A l'audience du 19 mars 2024, les époux [D], représentés par leur conseil, ont déposé des conclusions, dont ils ont demandé le bénéfice de lecture, aux termes desquelles ils ont maintenu leurs demandes formulées dans l'assignation. Ils ont également sollicité le rejet de l'ensemble des demandes de Madame [B] [Y].

Au soutien de leurs prétentions, les époux [D] expliquent justifier de leur titre de propriété par l’attestation notariée qu’ils versent à la procédure. Ils déclarent, de même, que le congé délivré est valable.
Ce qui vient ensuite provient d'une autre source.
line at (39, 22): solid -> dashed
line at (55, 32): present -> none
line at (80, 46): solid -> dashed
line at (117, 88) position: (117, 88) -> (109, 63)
Ils précisent que le montant de l’indemnité d’occupation sollicité est conforme aux stipulations du bail les liant à Madame [B] [Y]. Ils ajoutent également que le maintien de cette dernière dans les lieux postérieurement au 27 mai 2023 leur a causé des difficultés tant humaines, que financières.

Madame [B] [Y], représentée par son conseil, a déposé des conclusions, dont elle a demandé le bénéfice de lecture, aux termes desquelles elle demande au juge, à titre liminaire, de constater le défaut de qualité pour agir des époux [D] et le prononcé du débouté de l’ensemble des demandes de ces derniers. Subsidiairement, elle sollicite le constat de la nullité du congé délivré par les époux [D]. A titre infiniment subsidiaire, Madame [B] [Y] demande le bénéfice de délais pour quitter les lieux loués.

Au soutien de ses prétentions, Madame [B] [Y] explique que les époux [D] ne produisent pas de titre de propriété récent ou de mandat leur conférant le pouvoir de solliciter la résiliation du bail, ainsi que son expulsion. S’agissant de la validité du congé délivré le 18 novembre 2022, elle soutient les époux [D] n’apportent pas la preuve de leur réelle volonté de vendre les lieux loués. Enfin, elle soutient que sa situation personnelle justifie que lui soient accordés les délais les plus larges pour quitter les lieux.

Il sera référé aux écritures des parties déposées à l’audience pour un plus ample exposé de leurs moyens en application des dispositions de l’article 455 du Code de procédure civile.